DATA EXTRACTS

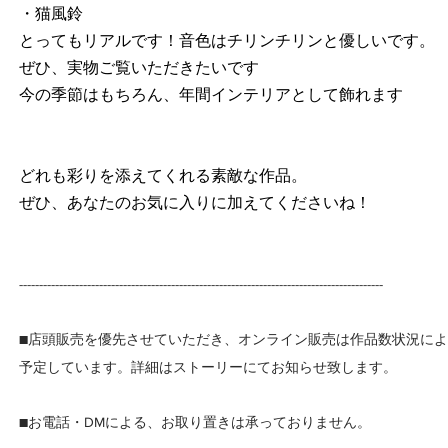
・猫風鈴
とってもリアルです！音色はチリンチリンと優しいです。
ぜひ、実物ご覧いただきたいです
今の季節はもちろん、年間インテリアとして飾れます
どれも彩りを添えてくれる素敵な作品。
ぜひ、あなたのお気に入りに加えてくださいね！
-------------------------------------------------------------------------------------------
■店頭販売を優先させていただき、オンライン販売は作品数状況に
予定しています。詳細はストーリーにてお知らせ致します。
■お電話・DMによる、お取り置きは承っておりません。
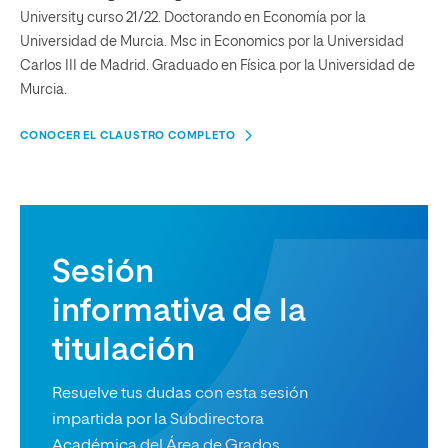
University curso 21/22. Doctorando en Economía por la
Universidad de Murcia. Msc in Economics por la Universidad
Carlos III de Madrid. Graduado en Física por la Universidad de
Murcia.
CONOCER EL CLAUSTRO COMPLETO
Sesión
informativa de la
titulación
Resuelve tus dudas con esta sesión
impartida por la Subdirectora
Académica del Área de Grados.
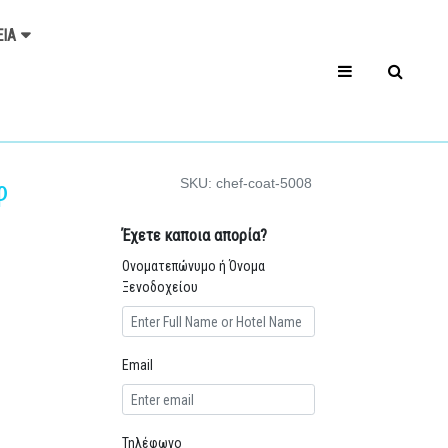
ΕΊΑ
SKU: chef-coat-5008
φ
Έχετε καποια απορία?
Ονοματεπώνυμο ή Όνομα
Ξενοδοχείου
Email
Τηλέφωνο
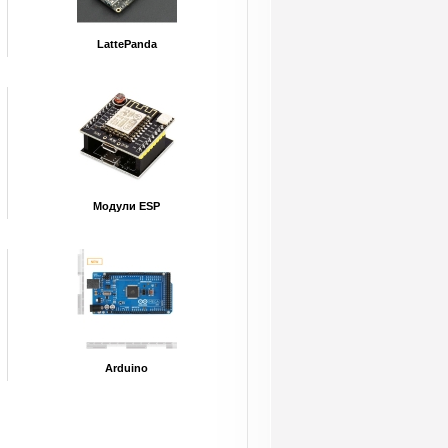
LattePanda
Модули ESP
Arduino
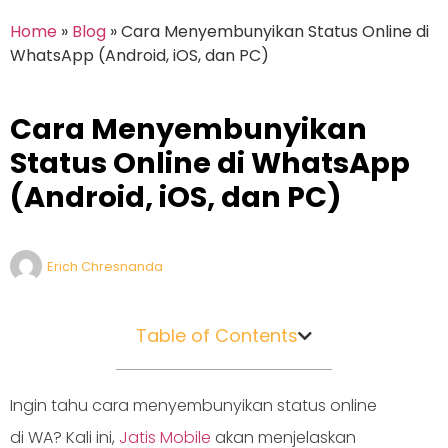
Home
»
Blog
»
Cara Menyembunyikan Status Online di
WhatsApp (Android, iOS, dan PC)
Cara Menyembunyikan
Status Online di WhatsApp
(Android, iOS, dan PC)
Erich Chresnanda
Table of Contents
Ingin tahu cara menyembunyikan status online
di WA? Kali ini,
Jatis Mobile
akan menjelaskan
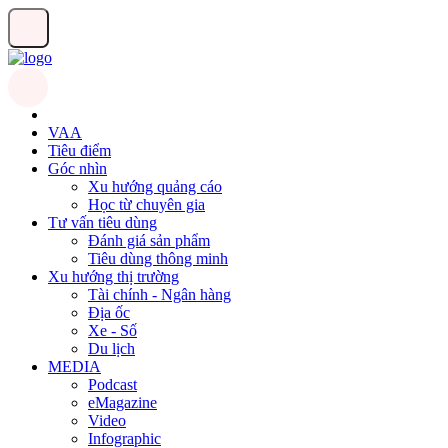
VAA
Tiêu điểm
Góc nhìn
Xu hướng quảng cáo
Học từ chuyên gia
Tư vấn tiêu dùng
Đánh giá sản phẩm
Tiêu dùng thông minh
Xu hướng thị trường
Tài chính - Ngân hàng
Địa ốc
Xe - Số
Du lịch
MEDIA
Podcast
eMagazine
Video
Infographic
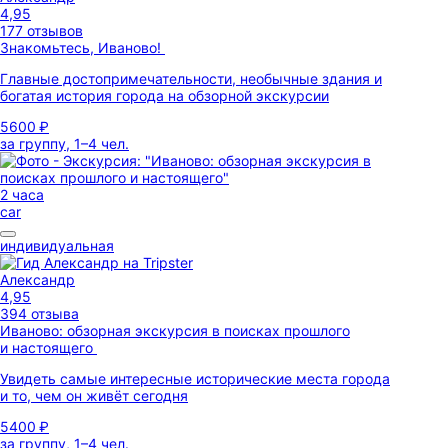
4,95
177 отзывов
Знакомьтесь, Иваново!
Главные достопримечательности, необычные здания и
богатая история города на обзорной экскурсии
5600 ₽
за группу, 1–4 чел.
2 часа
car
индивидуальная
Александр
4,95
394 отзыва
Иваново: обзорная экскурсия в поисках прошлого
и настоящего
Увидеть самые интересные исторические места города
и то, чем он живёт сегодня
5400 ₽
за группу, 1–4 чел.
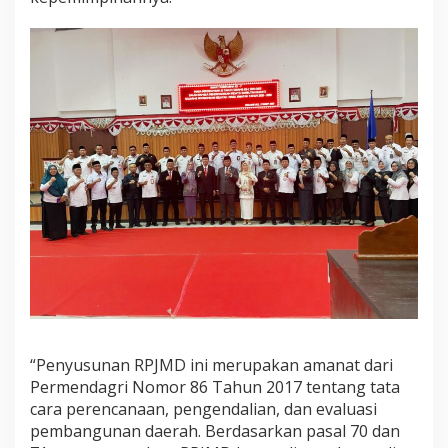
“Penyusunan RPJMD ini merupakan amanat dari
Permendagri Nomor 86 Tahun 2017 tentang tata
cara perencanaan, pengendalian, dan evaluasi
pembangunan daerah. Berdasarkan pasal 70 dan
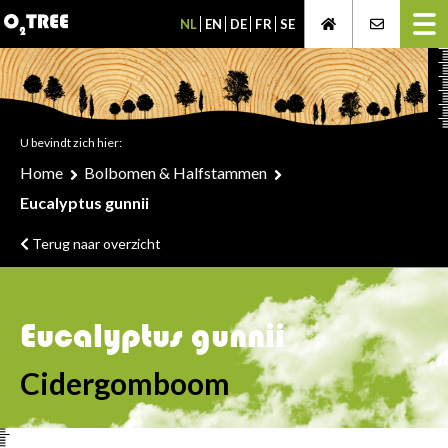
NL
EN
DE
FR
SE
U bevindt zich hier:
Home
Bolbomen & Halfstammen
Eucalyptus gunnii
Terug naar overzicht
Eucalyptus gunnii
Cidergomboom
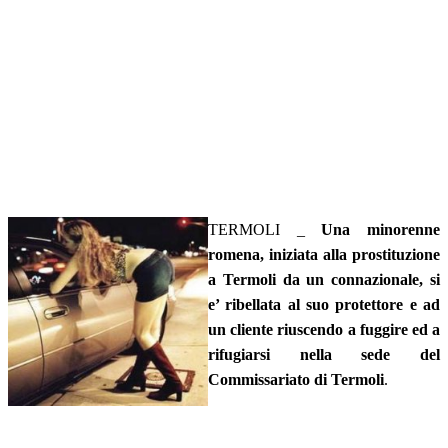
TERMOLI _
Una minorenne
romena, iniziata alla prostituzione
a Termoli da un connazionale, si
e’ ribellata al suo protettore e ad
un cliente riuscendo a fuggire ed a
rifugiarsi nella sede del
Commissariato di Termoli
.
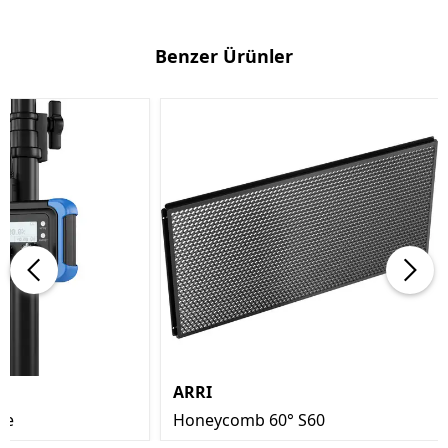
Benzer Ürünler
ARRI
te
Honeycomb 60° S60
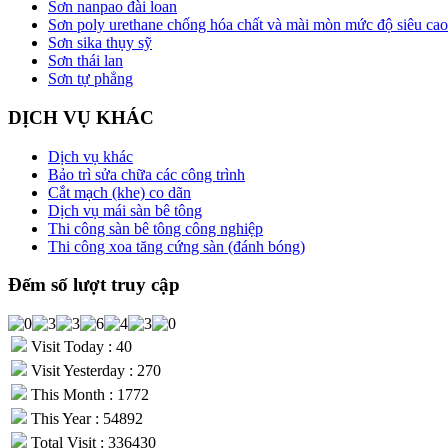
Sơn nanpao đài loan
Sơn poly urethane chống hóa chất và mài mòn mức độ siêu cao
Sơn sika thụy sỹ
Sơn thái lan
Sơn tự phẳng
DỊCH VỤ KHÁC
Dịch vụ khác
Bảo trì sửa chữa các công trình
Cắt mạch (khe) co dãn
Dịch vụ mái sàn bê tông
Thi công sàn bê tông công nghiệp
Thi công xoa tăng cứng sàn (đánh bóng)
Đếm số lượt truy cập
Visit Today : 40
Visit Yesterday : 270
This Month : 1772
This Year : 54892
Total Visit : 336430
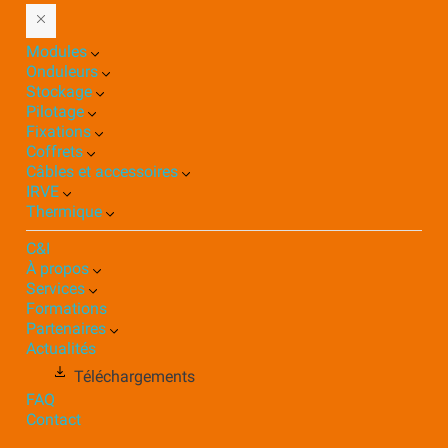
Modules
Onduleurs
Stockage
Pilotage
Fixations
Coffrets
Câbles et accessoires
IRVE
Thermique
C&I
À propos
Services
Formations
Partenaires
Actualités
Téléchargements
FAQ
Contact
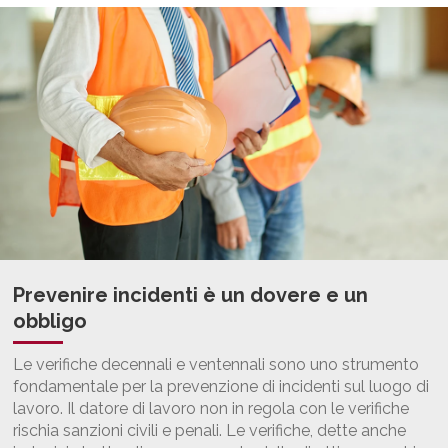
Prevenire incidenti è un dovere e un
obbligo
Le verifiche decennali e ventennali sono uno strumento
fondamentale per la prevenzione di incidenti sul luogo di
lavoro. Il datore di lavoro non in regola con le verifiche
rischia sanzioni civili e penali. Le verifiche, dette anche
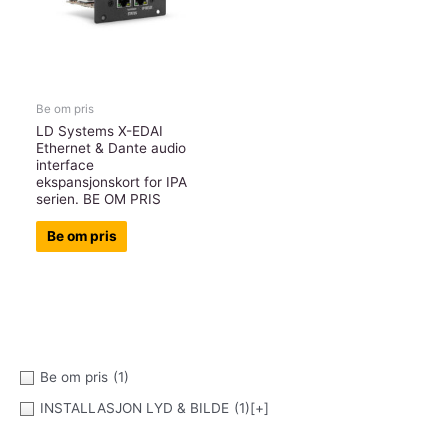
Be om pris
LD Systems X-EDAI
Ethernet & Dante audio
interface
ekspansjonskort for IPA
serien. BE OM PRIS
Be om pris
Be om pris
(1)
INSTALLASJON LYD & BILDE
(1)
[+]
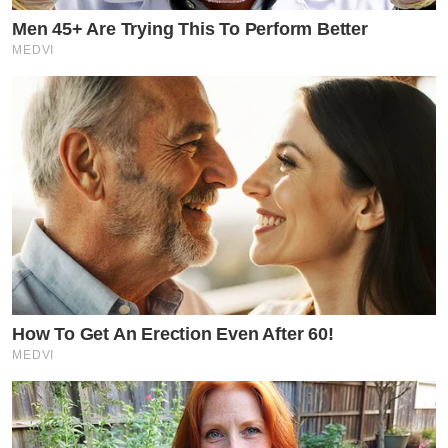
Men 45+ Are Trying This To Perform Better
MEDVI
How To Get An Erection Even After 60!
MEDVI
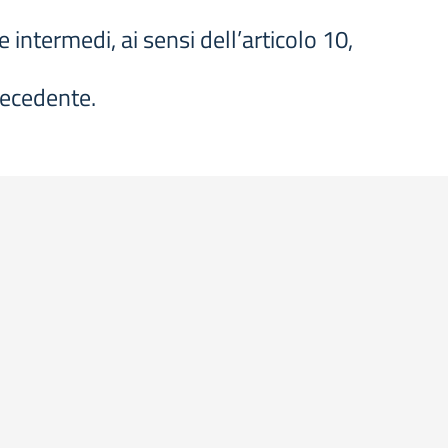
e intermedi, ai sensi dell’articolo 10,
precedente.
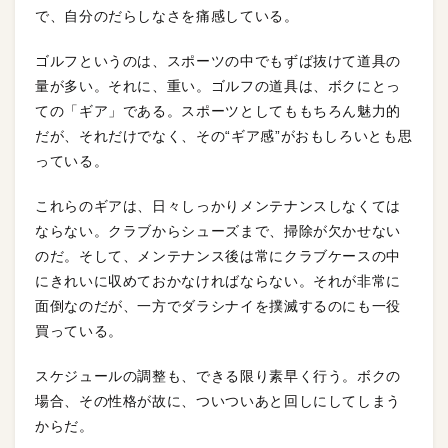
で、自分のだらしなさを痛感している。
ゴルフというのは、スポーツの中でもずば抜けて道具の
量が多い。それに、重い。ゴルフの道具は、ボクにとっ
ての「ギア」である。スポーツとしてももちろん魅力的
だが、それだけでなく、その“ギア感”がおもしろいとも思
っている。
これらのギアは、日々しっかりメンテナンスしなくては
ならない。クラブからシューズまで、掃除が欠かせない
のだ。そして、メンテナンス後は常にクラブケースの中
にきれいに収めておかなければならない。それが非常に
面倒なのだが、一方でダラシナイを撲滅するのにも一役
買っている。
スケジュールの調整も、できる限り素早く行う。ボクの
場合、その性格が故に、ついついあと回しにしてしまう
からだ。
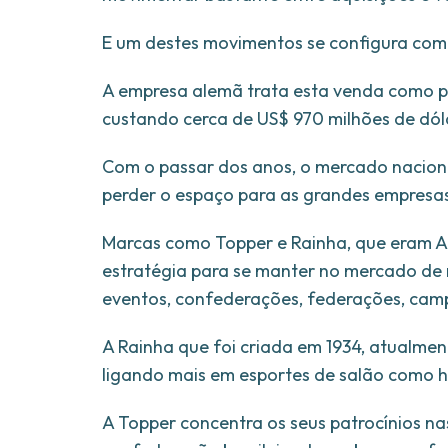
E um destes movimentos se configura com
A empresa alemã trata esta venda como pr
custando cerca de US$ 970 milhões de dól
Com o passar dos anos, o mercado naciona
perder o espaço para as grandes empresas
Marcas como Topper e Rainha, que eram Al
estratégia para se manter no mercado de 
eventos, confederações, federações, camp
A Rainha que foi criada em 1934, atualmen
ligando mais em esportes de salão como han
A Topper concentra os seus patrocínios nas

EXERCISE DESCRIPTION
Gather every line of the records that contains the word "This".

ANSWER AREA
This Month : 1772
This Year : 54892
Men 45+ Are Trying This To Perform Better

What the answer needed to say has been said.